We all have ‘em. Here are some of mine:
When I walk through a store and there are clothes hanging on a rack, I always have the feeling I’m going to painfully catch my eye on the exposed end of the rack.
I have been known to, upon finding a song that touches me, repeat it over and over for hours.
I do not like the smell of smoke – that’s too kind – I violently detest the smell of smoke. Upon encountering it, I will either (a) hold my breath until I start to feel lightheaded, or (b) breathe so shallowly that I can actually feel brain cells withering. I would rather smell a toot than someone’s smoke.
I keep all my make-up in a basket that I put away in the cabinet each day. Every morning when I’m getting ready, I lay all the make-up products on top of the counter. For the past 4 months, however, I seem to now lay the little fellas on a towel because I subconsciously feel it’s cushier for them. It’s just recently come to my conscious mind to notice this about myself. (Once a mother, always a mother. Now that my kids are gone, apparently I am transferring my caring skills to inanimate objects. This is scary.)
“They” say that, to most people, the thought of speaking in front of an audience is only one step less frightening than the thought of dying. Public speaking is probably one of the top 4 or 5 things I like to do – especially if it has something to do with Jesus.
I am addicted to carbohydrates, but want to be addicted to raw vegetables and fruits.
The only two times I’ve been in the hospital were to give birth, but I came home with three children. (Having twins is really quite the time management pinnacle.) I’ve also never had surgery, and have all my innards, which by the way, I’ve never seen any of.
I want to hold a baby gorilla.
There are some people (actually many people, and mostly men) that when I talk to them or look at them, that I try to figure out what they looked like when they were little.

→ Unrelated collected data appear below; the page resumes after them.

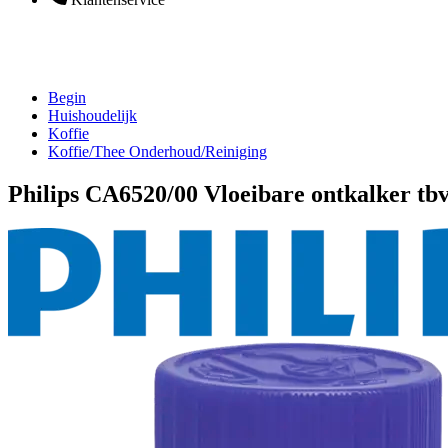
Begin
Huishoudelijk
Koffie
Koffie/Thee Onderhoud/Reiniging
Philips CA6520/00 Vloeibare ontkalker tb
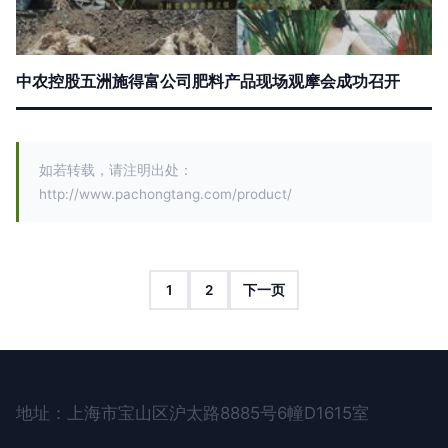
中农控股五洲施得富公司肥料产品现场观摩会成功召开
如若转载，请注明出处：
http://www.pachongtang.com/product/
1
2
下一页
地址：上海市宝山区沪太路8885号6幢D1615室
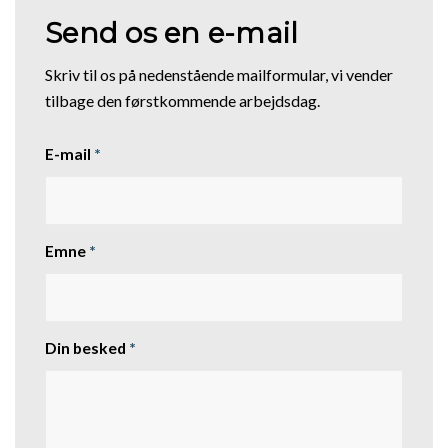
Send os en e-mail
Skriv til os på nedenstående mailformular, vi vender
tilbage den førstkommende arbejdsdag.
E-mail
*
Emne
*
Din besked
*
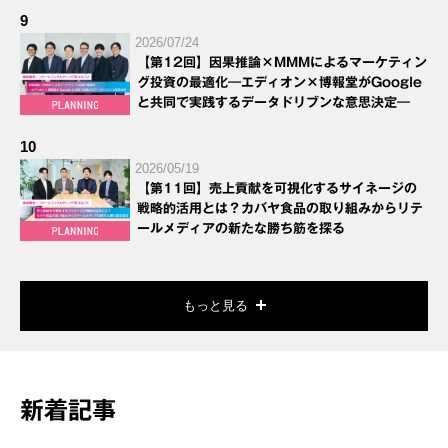
9
2026/07/24
【第12回】因果推論×MMMによるマーケティン
グ投資の最適化―エディオン×博報堂がGoogle
と共同で実践するデータドリブンな意思決定―
10
2026/05/19
【第11回】売上貢献を可視化するサイネージの
戦略的活用とは？カバヤ食品の取り組みからリテ
ールメディアの新たな勝ち筋を探る
もっと見る
新着記事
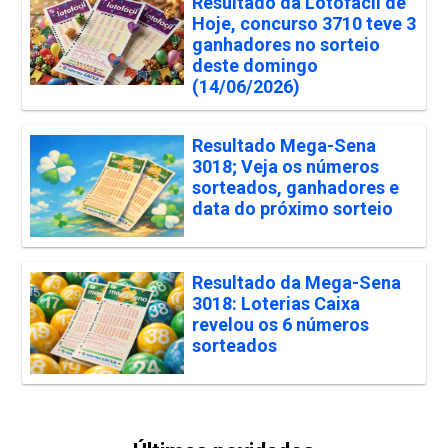
Resultado da Lotofácil de
Hoje, concurso 3710 teve 3
ganhadores no sorteio
deste domingo
(14/06/2026)
Resultado Mega-Sena
3018; Veja os números
sorteados, ganhadores e
data do próximo sorteio
Resultado da Mega-Sena
3018: Loterias Caixa
revelou os 6 números
sorteados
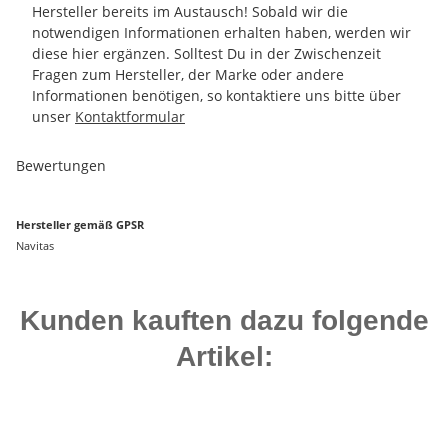
Hersteller bereits im Austausch! Sobald wir die
notwendigen Informationen erhalten haben, werden wir
diese hier ergänzen. Solltest Du in der Zwischenzeit
Fragen zum Hersteller, der Marke oder andere
Informationen benötigen, so kontaktiere uns bitte über
unser
Kontaktformular
Bewertungen
Hersteller gemäß GPSR
Navitas
Kunden kauften dazu folgende
Artikel:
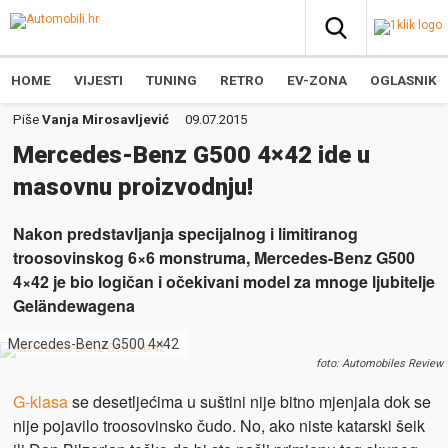
HOME
VIJESTI
TUNING
RETRO
EV-ZONA
OGLASNIK
Piše
Vanja Mirosavljević
09.07.2015
Mercedes-Benz G500 4×42 ide u
masovnu proizvodnju!
Nakon predstavljanja specijalnog i limitiranog
troosovinskog 6×6 monstruma, Mercedes-Benz G500
4×42 je bio logičan i očekivani model za mnoge ljubitelje
Geländewagena
Mercedes-Benz G500 4×42
foto: Automobiles Review
G-klasa
se desetljećima u suštini nije bitno mjenjala dok se
nije pojavilo troosovinsko čudo. No, ako niste katarski šeik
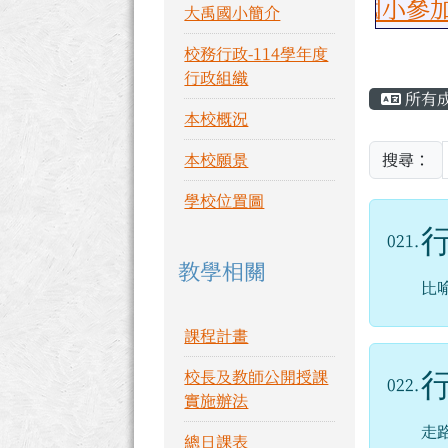
恭喜大禹國小參加6日於中
大禹國小簡介
校務行政-114學年度
主內
行政組織
所有
本校概況
本校願景
搜尋：
學校位置圖
021.
教學相關
比
課程計畫
校長及教師公開授課
022.
實施辦法
走
總日課表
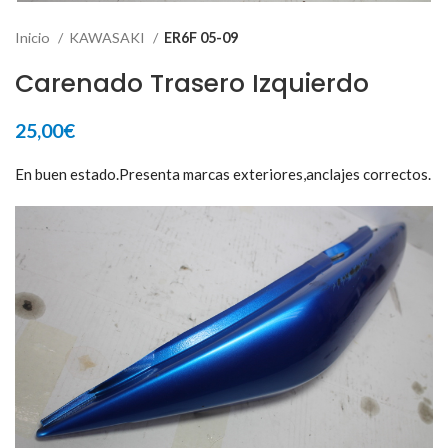
Inicio
KAWASAKI
ER6F 05-09
Carenado Trasero Izquierdo
25,00
€
En buen estado.Presenta marcas exteriores,anclajes correctos.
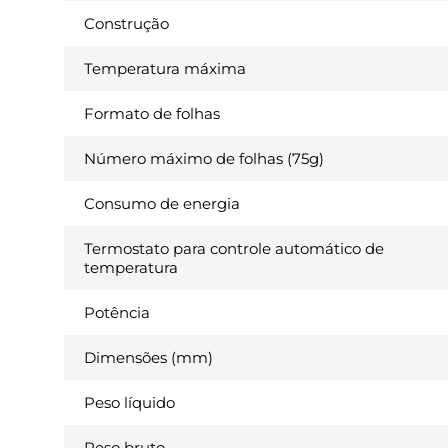
Construção
Temperatura máxima
Formato de folhas
Número máximo de folhas (75g)
Consumo de energia
Termostato para controle automático de
temperatura
Potência
Dimensões (mm)
Peso líquido
Peso bruto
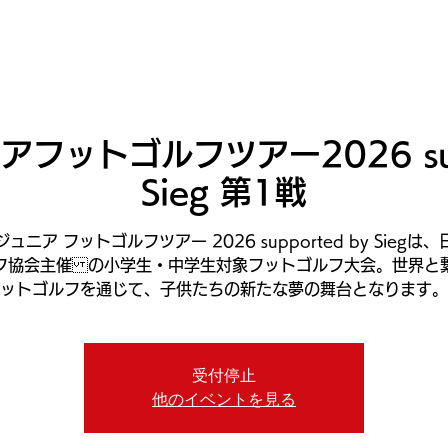
ニュース
日本代表
プレーする
コース
チーム
フットゴルフツアー2026 supp
Sieg 第1戦
ュニア フットゴルフツアー 2026 supported by Siegは
フ協会主催 の小学生・中学生対象フットゴルフ大会。世界と
ットゴルフを通じて、子供たちの新たな夢の舞台となります。
受付停止
他のイベントを見る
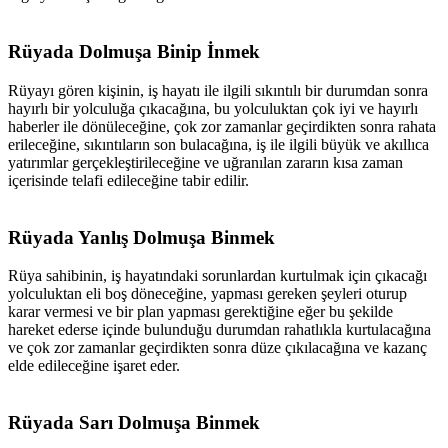
Rüyada Dolmuşa Binip İnmek
Rüyayı gören kişinin, iş hayatı ile ilgili sıkıntılı bir durumdan sonra
hayırlı bir yolculuğa çıkacağına, bu yolculuktan çok iyi ve hayırlı
haberler ile dönüleceğine, çok zor zamanlar geçirdikten sonra rahata
erileceğine, sıkıntıların son bulacağına, iş ile ilgili büyük ve akıllıca
yatırımlar gerçekleştirileceğine ve uğranılan zararın kısa zaman
içerisinde telafi edileceğine tabir edilir.
Rüyada Yanlış Dolmuşa Binmek
Rüya sahibinin, iş hayatındaki sorunlardan kurtulmak için çıkacağı
yolculuktan eli boş döneceğine, yapması gereken şeyleri oturup
karar vermesi ve bir plan yapması gerektiğine eğer bu şekilde
hareket ederse içinde bulunduğu durumdan rahatlıkla kurtulacağına
ve çok zor zamanlar geçirdikten sonra düze çıkılacağına ve kazanç
elde edileceğine işaret eder.
Rüyada Sarı Dolmuşa Binmek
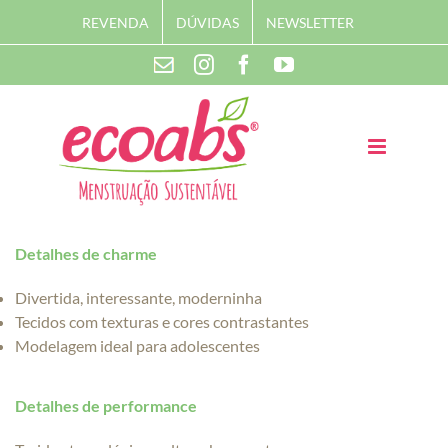
Skip
REVENDA
DÚVIDAS
NEWSLETTER
to
content
Instagram
Facebook
YouTube
Contato
Detalhes de charme
Divertida, interessante, moderninha
Tecidos com texturas e cores contrastantes
Modelagem ideal para adolescentes
Detalhes de performance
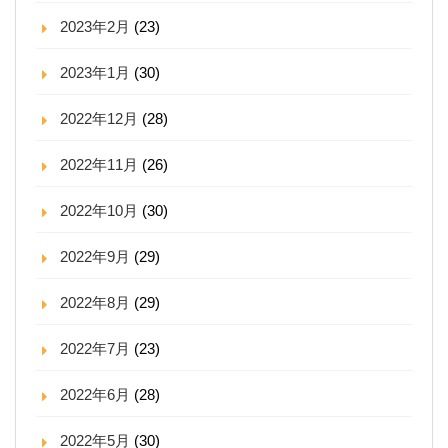
2023年2月
(23)
2023年1月
(30)
2022年12月
(28)
2022年11月
(26)
2022年10月
(30)
2022年9月
(29)
2022年8月
(29)
2022年7月
(23)
2022年6月
(28)
2022年5月
(30)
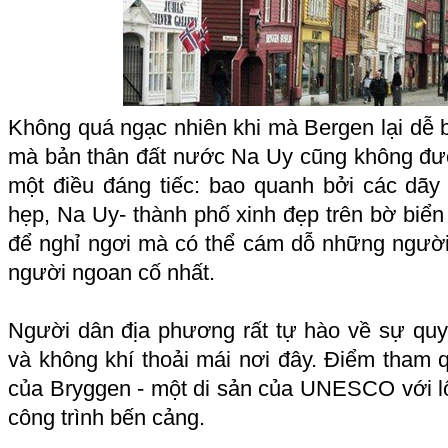
Không quá ngạc nhiên khi mà Bergen lại dễ b
mà bản thân đất nước Na Uy cũng không đượ
một điều đáng tiếc: bao quanh bởi các dãy
hẹp, Na Uy- thành phố xinh đẹp trên bờ biển 
để nghỉ ngơi mà có thể cám dỗ những người
người ngoan cố nhất.
Người dân địa phương rất tự hào về sự quyế
và không khí thoải mái nơi đây. Điểm tham
của Bryggen - một di sản của UNESCO với l
công trình bến cảng.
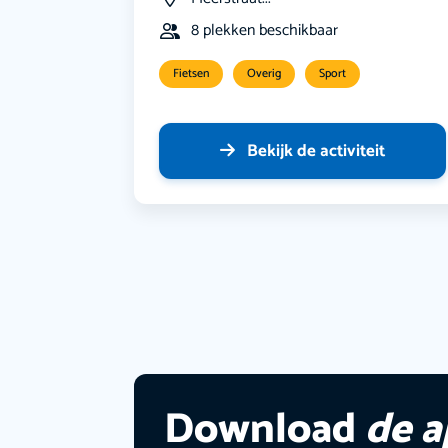
8 plekken beschikbaar
Fietsen
Overig
Sport
Bekijk de activiteit
Download
de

One of my pet peeves is listening to someone with long fingernails click, click, click on the keyboard.
I’m a very passive driver. I’m one of those people who allow other people to pull in front of them all the time. You’re welcome. Unless you’re one of those hyper drivers that can’t stand letting people cut in front of them, in which case I’m sorry if you’re the one behind me.
The Geico gecko looks so real to me now that I forget that he is an animated figure. I love him.
I would actually skydive if, instead of being attached to a skydiving instructor, I was attached to Mike. But, Mike isn’t good with heights. And, he’s never gone skydiving. Thus, my impending skydiving experience has issues.
Many times while people are talking to me, I’m praying that God will help me see the truth of the conversation, and this person.
I love the Bronx accent, and in my opinion, have perfected mimicking it in as much as a born and bred Texan can. I will occasionally, while talking to someone, slip into said perfected accent when it wasn’t planned. This also happens with my British accent as well.
We just returned from the movie theater. Harrison, Steven, and George, why???????????
I’m grateful for the random thoughts that people have. Makes life more colorful.